Im zweiten Teil der Arbeit wird der Blick auf das Innenleben der Wehrmacht gerichtet. Die Darstellung der personellen Ausstattung der Wehrmacht nimmt zu Recht großen Raum ein. Denn die Tatsache, dass der Rekrutierungsspielraum des Reichs 1944 weitgehend erschöpft war und der Wehrmacht "schlechterdings die Soldaten ausgingen" (164), hatte weit reichende Folgen für die deutsche Kriegführung. Die immensen Verluste des Feldheeres, die sich während des dritten Quartals 1944 im Tagesdurchschnitt auf 5750 Mann beliefen, konnten nur etwa zur Hälfte ersetzt werden. Weder die Abgaben aus der Kriegswirtschaft noch die Umschichtungen innerhalb der Wehrmacht reichten aus, um den dramatischen Schwund des Feldheeres aufzuhalten. Die "Widerlegung der Legende von der ungebrochenen Kampfkraft der Wehrmacht" (III.2.) kostet den Autor keine Mühe. Wie wenig die Wehrmacht ihren Gegnern tatsächlich noch entgegenzusetzen hatte, offenbart schon der galoppierende Rückgang der Ausstattung der Truppen mit Waffen, Munition und elementaren Versorgungsgütern. Der fortschreitende Mangel an einsatzfähigen Gefechtsfahrzeugen und Betriebsstoff gipfelte bald in der faktischen "Entmotorisierung" des Heeres (199), die dazu führte, dass "eine aktive Kriegführung nicht mehr möglich" war, wie das OKH im Februar 1945 eingestehen musste (198). Die steigenden Verluste und die Ausbildungsdefizite des Ersatzes trugen ebenfalls dazu bei, dass die Leistungsfähigkeit der Truppen immer weiter abfiel. Hinsichtlich ihres inneren Gefüges und Zusammenhalts boten die deutschen Streitkräfte entsprechend ihrer strukturellen Heterogenität ein vielfältiges, teilweise widersprüchliches Bild, das gleichermaßen von "Fanatismus, Kriegsmüdigkeit und Verweigerung" (III.3.) geprägt war. Ein erheblicher Teil der Soldaten verfolgte individuelle Überlebensstrategien um dem Krieg zu entkommen, was Kunz zufolge Ähnlichkeiten mit dem "Militärstreik" des Jahres 1918 aufwies. Genügend Soldaten führten den Kampf allerdings fort und gehorchten trotz Erschöpfung und Kriegsmüdigkeit den Befehlen ihrer Vorgesetzten. Die Anpassungsbereitschaft in den letzten Kriegsmonaten war nicht zuletzt auch ein Erfolg des immer blindwütigeren Disziplinierungsterrors, mit dem sowohl das Regime als auch viele Truppenführer auf die einsetzenden Auflösungserscheinungen reagierten.

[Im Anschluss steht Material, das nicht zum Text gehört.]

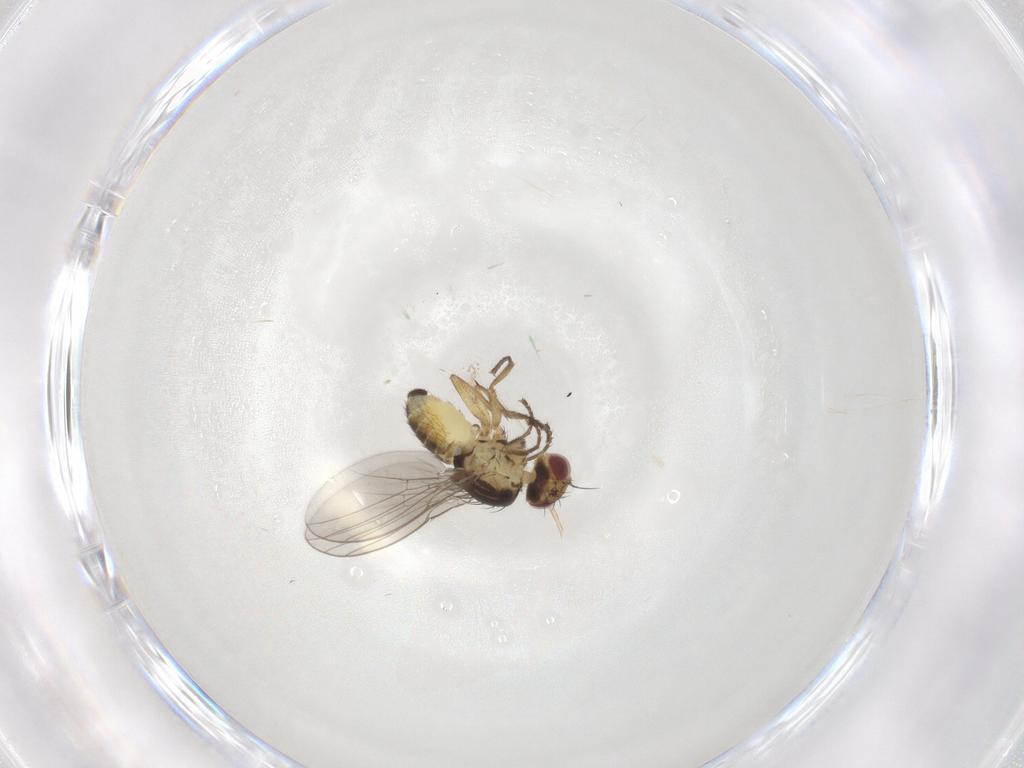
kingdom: Animalia
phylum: Arthropoda
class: Insecta
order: Diptera
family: Agromyzidae
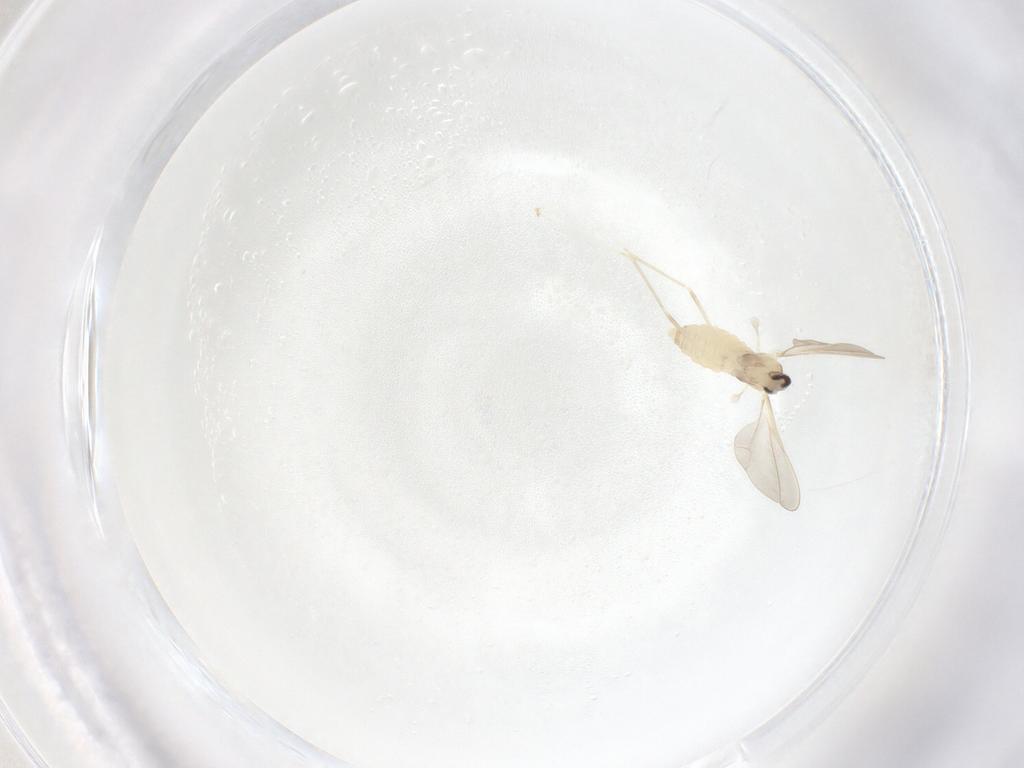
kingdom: Animalia
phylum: Arthropoda
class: Insecta
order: Diptera
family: Cecidomyiidae
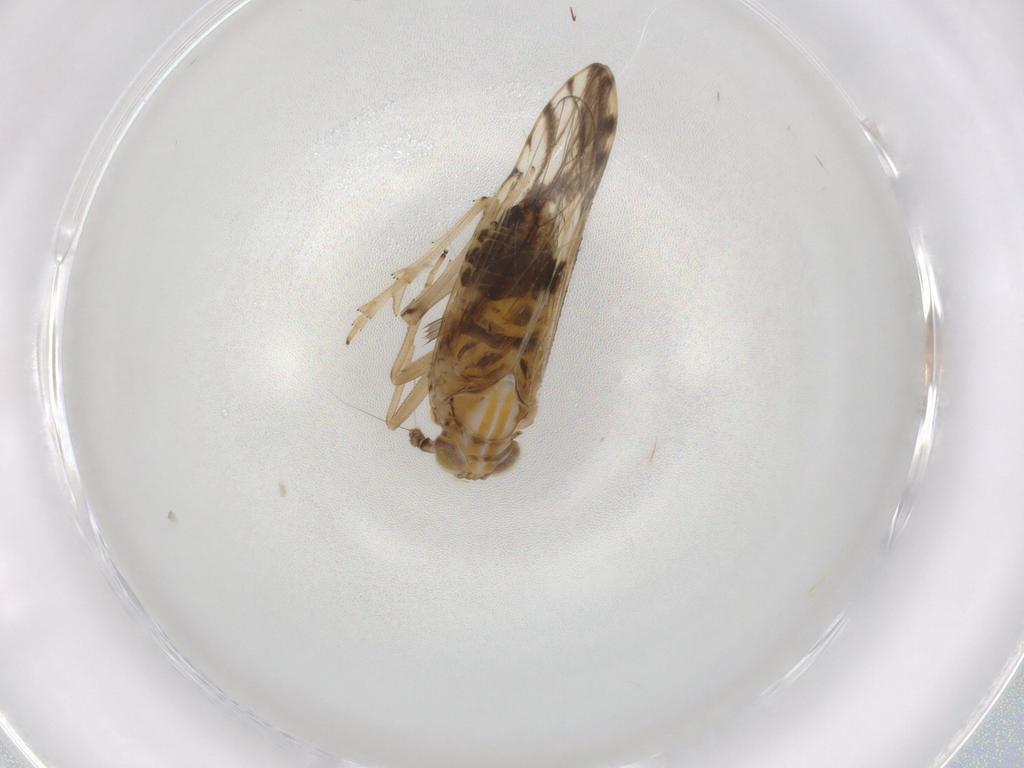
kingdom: Animalia
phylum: Arthropoda
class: Insecta
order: Hemiptera
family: Delphacidae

Zu Kritik gibt vor allem das letzte Kapitel (III.4.) Anlass, das dem Anspruch einer "dezidierte[n] Auseinandersetzung mit der Akteursperspektive" (16) nicht immer gerecht wird. Die Ausführungen und die verwendeten Erinnerungsberichte vermitteln zwar vielfach eine plastische Vorstellung von den Befindlichkeiten der Soldaten, den chaotischen Zuständen und widersprüchlichen Erscheinungen des Zusammenbruchs. Doch auch wenn sich der Gegenstand aufgrund seiner Vielgestaltigkeit einer exakten Schematisierung entzieht, hätte wohl selbst ein vorsichtiger Entwurf einer "Typologie soldatischer Verhaltensformen in der Niederlage" (12) weiter getragen als die "atmosphärisch dichte Collage von Eindrücken und Bildern" (16), für die sich der Autor entschieden hat. Dass "die Betroffenen selbst zu Wort" kommen (289), veranschaulicht die Geschehnisse, doch gerät dabei stellenweise die Analyse zu kurz, wenn sich die Darstellung weitgehend auf die Aneinanderreihung von Zeugenberichten beschränkt (z. B. 307 f.). An dieser Collagetechnik leidet zum Teil auch die Stringenz der Gedankenführung. So wird z. B. nicht expliziert und bleibt unverständlich, welche Zusammenhänge zwischen den Impressionen vom "friedensmäßig anmutenden Dienstalltag" in den Heimatgarnisonen (293 f.) und dem Thema des Kapitels bestehen, das eigentlich "von Tätern und Opfern" handeln soll.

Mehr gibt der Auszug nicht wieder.